As suggested above, p53-driven cancer is likely something that will play out longer term. When considering the IgG4 hypothesis linking aggressive cancers to the mRNA transfections, always remember to look for the phrase, “after the booster” like below;
https://www.ncbi.nlm.nih.gov/pmc/articles/PMC8656165/
Title: Rapid Progression of Angioimmunoblastic T Cell Lymphoma Following BNT162b2 mRNA Vaccine Booster Shot: A Case Report
Before closing, let’s look more deeply at the Wang, et at. paper that teaches how IgG4 antibodies caused by ANY antigen can shut down the tumor specific immune response being initiated by other IgG’s;
https://jitc.bmj.com/content/8/2/e000661
Title: An immune evasion mechanism with IgG4 playing an essential role in cancer and implication for immunotherapy
Results: In a cohort of patients with esophageal cancer we found that IgG4-containing B lymphocytes and IgG4 concentration were significantly increased in cancer tissue and IgG4 concentrations increased in serum of patients with cancer. Both were positively related to increased cancer malignancy and poor prognoses, that is, more IgG4 appeared to associate with more aggressive cancer growth. We further found that IgG4, regardless of its antigen specificity, inhibited the classic immune reactions of antibody-dependent cell-mediated cytotoxicity, antibody-dependent cellular phagocytosis and complement-dependent cytotoxicity against cancer cells in vitro, and these effects were obtained through its Fc fragment reacting to the Fc fragments of cancer-specific IgG1 that has been bound to cancer antigens. We also found that IgG4 competed with IgG1 in reacting to Fc receptors of immune effector cells. Therefore, locally increased IgG4 in cancer microenvironment should inhibit antibody-mediated anticancer responses and help cancer to evade local immune attack and indirectly promote cancer growth. This hypothesis was verified in three different immune potent mouse models. We found that local application of IgG4 significantly accelerated growth of inoculated breast and colorectal cancers and carcinogen-induced skin papilloma. We also tested the antibody drug for cancer immunotherapy nivolumab, which was IgG4 in nature with a stabilizing S228P mutation, and found that it significantly promoted cancer growth in mice. This may provide an explanation to the newly appeared hyperprogressive disease sometimes associated with cancer immunotherapy.

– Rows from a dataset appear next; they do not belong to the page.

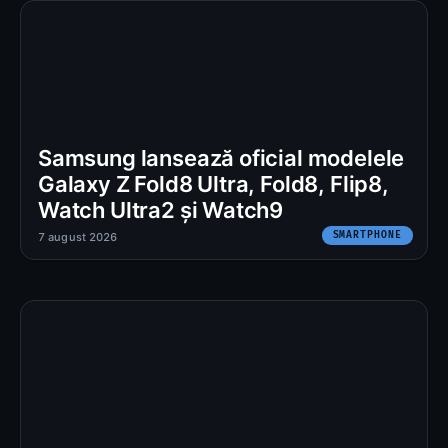
Samsung lansează oficial modelele
Galaxy Z Fold8 Ultra, Fold8, Flip8,
Watch Ultra2 și Watch9
SMARTPHONE
7 august 2026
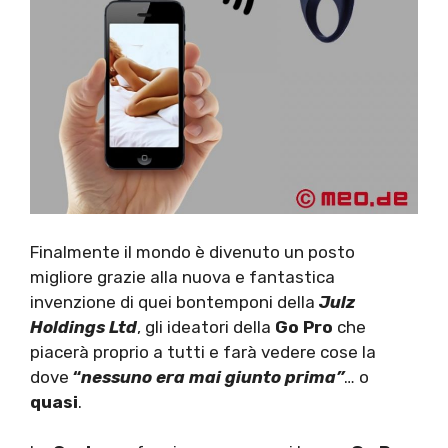
Finalmente il mondo è divenuto un posto
migliore grazie alla nuova e fantastica
invenzione di quei bontemponi della
Julz
Holdings Ltd
, gli ideatori della
Go Pro
che
piacerà proprio a tutti e farà vedere cose la
dove
“
nessuno era mai giunto prima”
… o
quasi
.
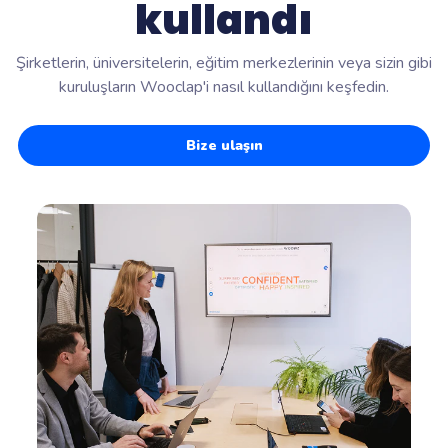
kullandı
Şirketlerin, üniversitelerin, eğitim merkezlerinin veya sizin gibi
kuruluşların Wooclap'i nasıl kullandığını keşfedin.
Bize ulaşın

I am herein suggesting that the last sentence above be modified to say, “This may provide an explanation to the newly appeared hyperprogressive cancer sometimes associated with lipid nanoparticle vectored mRNA transfections.”
Thanks Jim.
Sooo..... I think this implies that those who have received allergy desensitisation shots for pollen, et. al., which result in IgG4 that prevents the allergy symptoms, may have an inhibitited antibody response to neoplams, likely most inhibited when the allergen is "in season". Beekeepers likely also have some risk. Sigh, just something more to worry about.
Excellent article, Jim. I added it to my data collection on the dangers of the injection.